US deputy secretary of defence Robert Work
Robert Work, the US deputy secretary of defence (Getty Images)

Russia is "playing with fire" in attempting to intimidate with threats of nuclear force, and the US is determined to prevent it gaining a military advantage through violations of international nuclear regulations, deputy US defence secretary Robert Work has said.

Speaking to the Armed Service Committee in the US House of Representatives, Work said that Russia's attempt to bully its neighbours with aggressive nuclear rhetoric had failed, and had only succeeded in bringing Nato allies closer together.

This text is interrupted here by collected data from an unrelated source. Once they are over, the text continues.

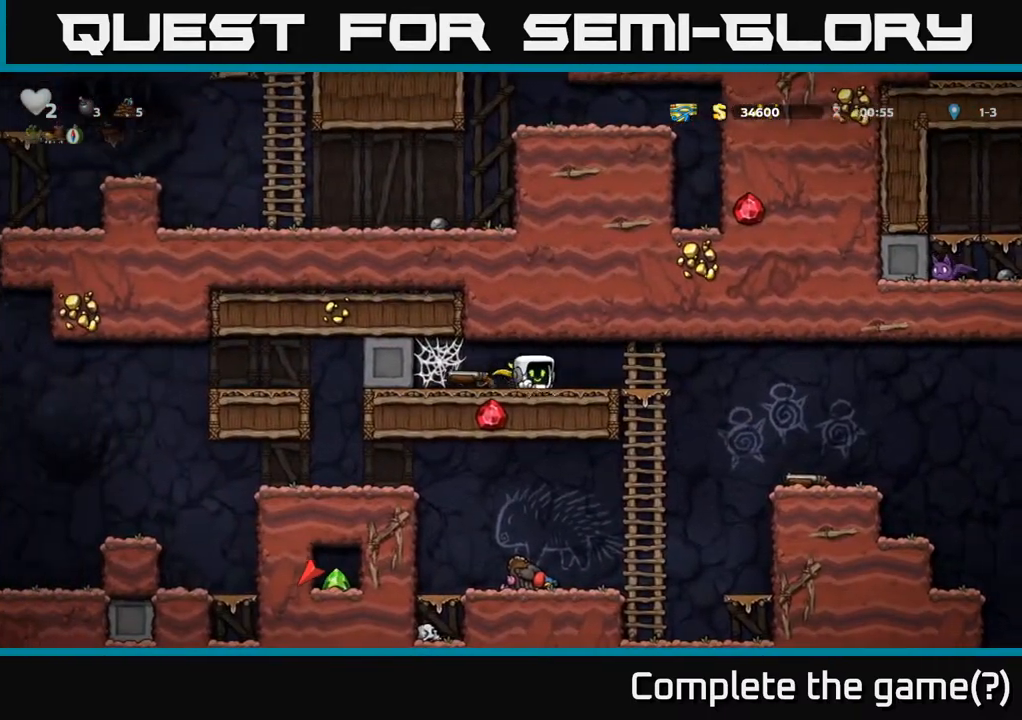
{"buttons": ["DPAD_RIGHT"], "left_stick": "center", "right_stick": "center", "events": [[217, "A", "down"], [283, "A", "up"]]}
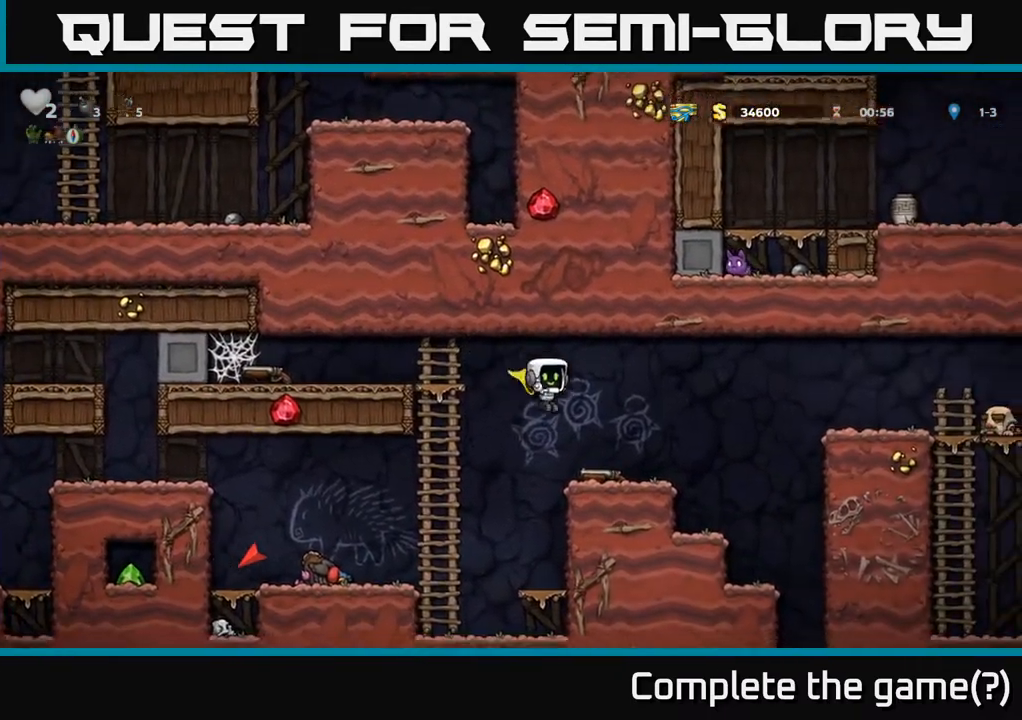
{"buttons": ["DPAD_RIGHT"], "left_stick": "center", "right_stick": "center", "events": [[33, "DPAD_RIGHT", "up"], [233, "DPAD_DOWN", "down"], [300, "X", "down"], [383, "X", "up"], [417, "DPAD_DOWN", "up"], [433, "DPAD_RIGHT", "down"]]}
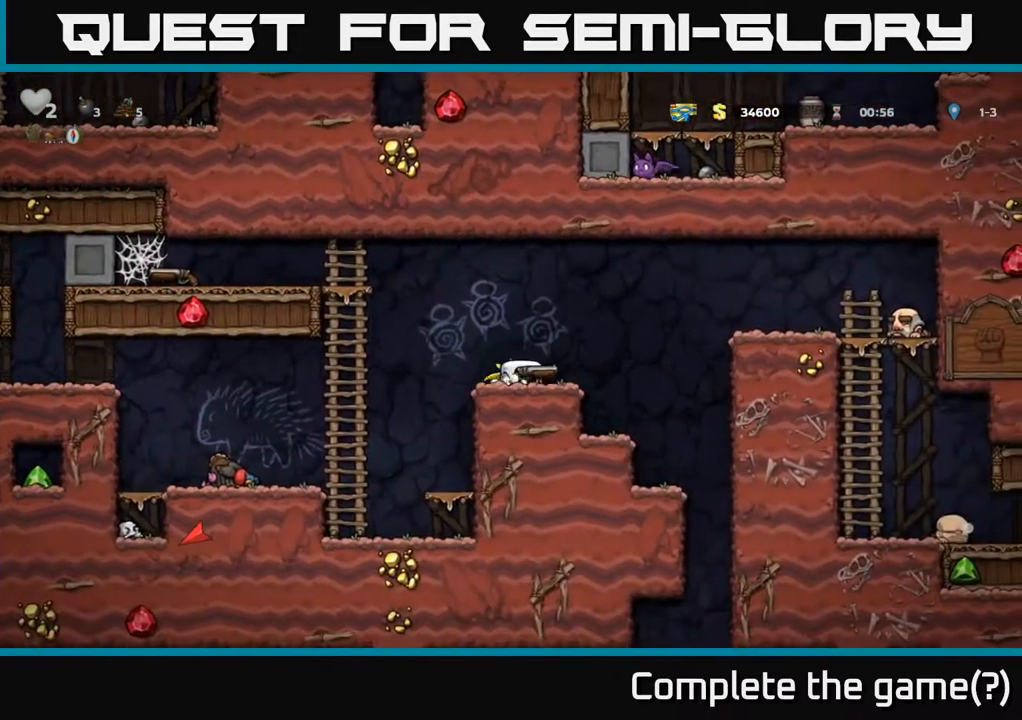
{"buttons": [], "left_stick": "center", "right_stick": "center", "events": [[233, "DPAD_RIGHT", "up"], [283, "DPAD_LEFT", "down"], [383, "DPAD_LEFT", "up"]]}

Addressing lawmakers, he called for additional funds to be approved for renewing the US's nuclear programme, with spending to rise from 4% of the defence budget to 7%.

He described Russia's strategy as "escalate to de-escalate", reports Reuters.

"Anyone who thinks they can control escalation through the use of nuclear weapons is literally playing with fire," Work said.

"Escalation is escalation, and nuclear use would be the ultimate escalation."

He added that Russia continues to violate the Intermediate Nuclear Forces (INF) treaty, which bans ballistic and cruise missiles with a range of 500m to 5,500m.

Work said the Pentagon was working on options to present to US President Barack Obama as a response to treaty violations, and that the US would not let Russia "gain significant military advantage through INF violations."

Russian President Vladimir Putin announced last week that Russia would boost its nuclear arsenal by 40 missiles. Previously, Russian officials denounced the US for attempting to spark an arms race after the Pentagon announced plans to place heavy military equipment in European countries bordering Russia.

In an interview in March, Putin said that he had ordered Russia's nuclear arsenal to be placed on high alert following the Russian annexation of Crimea.

Work said that modernisation of the US's nuclear forces was expected to cost an average of $18bn (£11.4bn) a year from 2021 to 2035.

"Without additional funding dedicated to strategic forces modernisation, sustaining this level of spending will require very, very hard choices and will impact the other parts of the defence portfolio," Work said.